Diversity Improves Decision-Making and Improves Performance
Diversity can help collaborative work beyond the idea generation stage. Diverse groups also improve decision-making, potentially by decreasing the likelihood that groups will fall into a groupthink failure pattern. In groupthink, people tend to quickly agree on an answer and may fail to consider a variety of options. In some cases, this can lead a group to get stuck because they fail to evaluate the risks and benefits of a variety of options.

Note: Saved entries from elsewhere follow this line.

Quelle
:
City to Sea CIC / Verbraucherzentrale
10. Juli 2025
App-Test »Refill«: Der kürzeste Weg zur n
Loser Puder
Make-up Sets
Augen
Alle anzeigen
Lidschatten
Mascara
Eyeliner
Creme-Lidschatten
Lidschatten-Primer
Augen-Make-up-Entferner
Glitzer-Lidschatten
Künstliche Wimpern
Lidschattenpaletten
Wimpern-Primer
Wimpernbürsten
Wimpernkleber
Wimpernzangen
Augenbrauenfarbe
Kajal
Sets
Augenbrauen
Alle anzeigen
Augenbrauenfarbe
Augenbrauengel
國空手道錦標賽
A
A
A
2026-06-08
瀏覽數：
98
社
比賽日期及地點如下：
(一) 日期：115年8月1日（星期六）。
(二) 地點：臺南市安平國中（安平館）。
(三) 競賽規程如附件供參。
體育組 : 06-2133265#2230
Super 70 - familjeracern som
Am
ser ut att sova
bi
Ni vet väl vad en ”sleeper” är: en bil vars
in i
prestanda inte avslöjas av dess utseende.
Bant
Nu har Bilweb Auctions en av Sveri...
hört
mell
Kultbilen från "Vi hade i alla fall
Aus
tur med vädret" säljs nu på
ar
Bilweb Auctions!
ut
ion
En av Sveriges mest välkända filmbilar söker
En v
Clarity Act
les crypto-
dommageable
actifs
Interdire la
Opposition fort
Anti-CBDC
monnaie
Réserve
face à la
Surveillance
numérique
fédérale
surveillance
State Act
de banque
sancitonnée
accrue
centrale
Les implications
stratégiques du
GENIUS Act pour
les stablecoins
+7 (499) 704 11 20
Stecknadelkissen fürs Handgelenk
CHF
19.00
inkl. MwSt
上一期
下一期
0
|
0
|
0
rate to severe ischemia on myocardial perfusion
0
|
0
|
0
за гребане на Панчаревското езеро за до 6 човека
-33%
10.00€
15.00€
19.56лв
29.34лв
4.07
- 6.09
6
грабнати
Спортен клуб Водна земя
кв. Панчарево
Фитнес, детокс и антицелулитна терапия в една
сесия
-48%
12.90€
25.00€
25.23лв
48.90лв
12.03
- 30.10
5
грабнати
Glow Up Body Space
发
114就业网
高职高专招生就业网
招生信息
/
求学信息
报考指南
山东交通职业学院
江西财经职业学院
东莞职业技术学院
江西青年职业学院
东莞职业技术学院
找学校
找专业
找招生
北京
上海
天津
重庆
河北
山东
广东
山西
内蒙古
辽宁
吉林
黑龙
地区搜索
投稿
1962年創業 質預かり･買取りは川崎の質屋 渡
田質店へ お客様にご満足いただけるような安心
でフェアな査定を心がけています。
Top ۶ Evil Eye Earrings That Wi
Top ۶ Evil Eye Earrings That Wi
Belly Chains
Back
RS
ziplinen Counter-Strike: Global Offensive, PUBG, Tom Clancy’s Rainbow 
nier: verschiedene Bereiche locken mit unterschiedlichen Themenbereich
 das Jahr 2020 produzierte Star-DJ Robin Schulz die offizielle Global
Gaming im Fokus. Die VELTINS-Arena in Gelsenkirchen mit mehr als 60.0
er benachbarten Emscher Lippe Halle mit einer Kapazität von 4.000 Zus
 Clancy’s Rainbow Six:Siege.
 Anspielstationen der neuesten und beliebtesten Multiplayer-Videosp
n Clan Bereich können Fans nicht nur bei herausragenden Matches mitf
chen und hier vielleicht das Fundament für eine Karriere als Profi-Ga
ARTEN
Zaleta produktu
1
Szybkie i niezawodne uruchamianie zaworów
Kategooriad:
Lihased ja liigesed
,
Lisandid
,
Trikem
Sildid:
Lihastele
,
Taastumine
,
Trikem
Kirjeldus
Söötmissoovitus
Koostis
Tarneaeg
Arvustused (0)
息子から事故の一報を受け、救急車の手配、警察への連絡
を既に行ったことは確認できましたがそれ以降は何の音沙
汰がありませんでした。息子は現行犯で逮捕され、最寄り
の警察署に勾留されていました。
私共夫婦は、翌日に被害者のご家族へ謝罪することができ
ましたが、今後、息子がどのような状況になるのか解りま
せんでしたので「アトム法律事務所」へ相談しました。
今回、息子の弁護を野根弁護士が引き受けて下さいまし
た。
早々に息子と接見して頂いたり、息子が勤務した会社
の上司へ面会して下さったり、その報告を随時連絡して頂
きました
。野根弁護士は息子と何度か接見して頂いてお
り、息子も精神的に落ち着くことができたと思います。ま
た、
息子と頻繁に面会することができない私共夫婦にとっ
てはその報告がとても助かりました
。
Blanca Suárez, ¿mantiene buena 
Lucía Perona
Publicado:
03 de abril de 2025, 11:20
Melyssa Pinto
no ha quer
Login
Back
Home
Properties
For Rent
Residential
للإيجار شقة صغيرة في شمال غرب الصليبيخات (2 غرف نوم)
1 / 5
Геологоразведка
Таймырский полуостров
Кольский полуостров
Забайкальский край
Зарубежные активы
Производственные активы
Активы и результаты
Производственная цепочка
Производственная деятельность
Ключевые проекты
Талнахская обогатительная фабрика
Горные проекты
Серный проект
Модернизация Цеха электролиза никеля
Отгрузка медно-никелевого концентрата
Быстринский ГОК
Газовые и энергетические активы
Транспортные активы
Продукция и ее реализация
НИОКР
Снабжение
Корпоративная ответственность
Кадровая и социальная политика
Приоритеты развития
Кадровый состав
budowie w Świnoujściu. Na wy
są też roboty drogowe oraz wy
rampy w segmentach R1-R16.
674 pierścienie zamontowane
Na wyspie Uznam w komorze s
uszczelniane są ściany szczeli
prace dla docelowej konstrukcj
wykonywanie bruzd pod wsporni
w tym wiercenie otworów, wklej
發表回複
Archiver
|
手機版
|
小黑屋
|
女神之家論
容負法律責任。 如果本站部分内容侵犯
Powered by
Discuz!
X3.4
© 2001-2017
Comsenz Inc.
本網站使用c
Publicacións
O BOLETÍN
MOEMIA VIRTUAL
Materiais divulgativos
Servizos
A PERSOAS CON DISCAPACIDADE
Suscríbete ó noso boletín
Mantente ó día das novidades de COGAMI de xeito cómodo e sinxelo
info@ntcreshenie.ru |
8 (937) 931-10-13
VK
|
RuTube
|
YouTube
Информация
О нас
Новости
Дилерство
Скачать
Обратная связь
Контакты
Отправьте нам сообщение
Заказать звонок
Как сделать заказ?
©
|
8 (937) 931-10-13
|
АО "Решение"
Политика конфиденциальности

In a study of how people make decisions related to price bubbles in markets, Levine and colleagues (2014) looked at culturally homogeneous and diverse groups. The task was a game in which people played something like a stock market. If they did well, they could earn real money. In conditions with less diversity, price bubbles were more likely to grow, and crashes were harder. In more diverse groups, with people from different countries, the bubbles were more limited and crashes less severe.
Diversity Improves Real-World Outcomes
How does this play out in real situations? This is harder to assess, but some researchers have looked at group composition in different professional contexts. One set of researchers looked at law firms in terms of diversity (Smulowitz et al., 2019). Law firms with more diversity had greater financial performance than firms with less diversity. In a very different domain, AlShebli and colleagues (2018) looked at the impact of diversity on scientific research. They looked at more than 9 million published academic papers, assessing author diversity in terms of gender and ethnic background. They found that when the set of authors was more ethnically diverse, the paper had a greater impact on other researchers (measured as the number of times other researchers cited the paper).
Diversity Works
Having more diverse groups leads to better brainstorming. More diverse groups are less likely to fall into groupthink and get stuck in ugly financial bubbles. And diversity improves the financial outcomes of groups as well. You can argue that creating contexts that support diversity is important for providing opportunities to a greater variety of people. But even if you ignore that motivation, more diverse groups seem to be simply better for ideas and outcomes.
References
Camargo, A., Çelik, P., & Storme, M. (2020). Cultural self-efficacy increases creativity in bicultural dyads: Evidence from two dyadic divergent thinking tasks. Thinking Skills and Creativity, 38, 100725.
Diehl, M., & Stroebe, W. (1987). Productivity loss in brainstorming groups: Toward the solution of a riddle. Journal of personality and social psychology, 53(3), 497.
Flores, L. A., Estrada, M., Bhatti, H. A., & Full, R. J. (2021). Effect of team diversity on creativity of bioinspired design inventions. Understanding Interventions, 12(Supplemental 1).
Hyman Jr, I. E., Cardwell, B. A., & Roy, R. A. (2013). Multiple causes of collaborative inhibition in memory for categorised word lists. Memory, 21(7), 875-890.
Levine, S. S., Apfelbaum, E. P., Bernard, M., Bartelt, V. L., Zajac, E. J., & Stark, D. (2014). Ethnic diversity deflates price bubbles. Proceedings of the National Academy of Sciences, 111(52), 18524-18529.
McLeod, P. L., Lobel, S. A., & Cox Jr, T. H. (1996). Ethnic diversity and creativity in small groups. Small group research, 27(2), 248-264.
Smulowitz, S., Becerra, M., & Mayo, M. (2019). Racial diversity and its asymmetry within and across hierarchical levels: The effects on financial performance. Human Relations, 72(10), 1671-1696.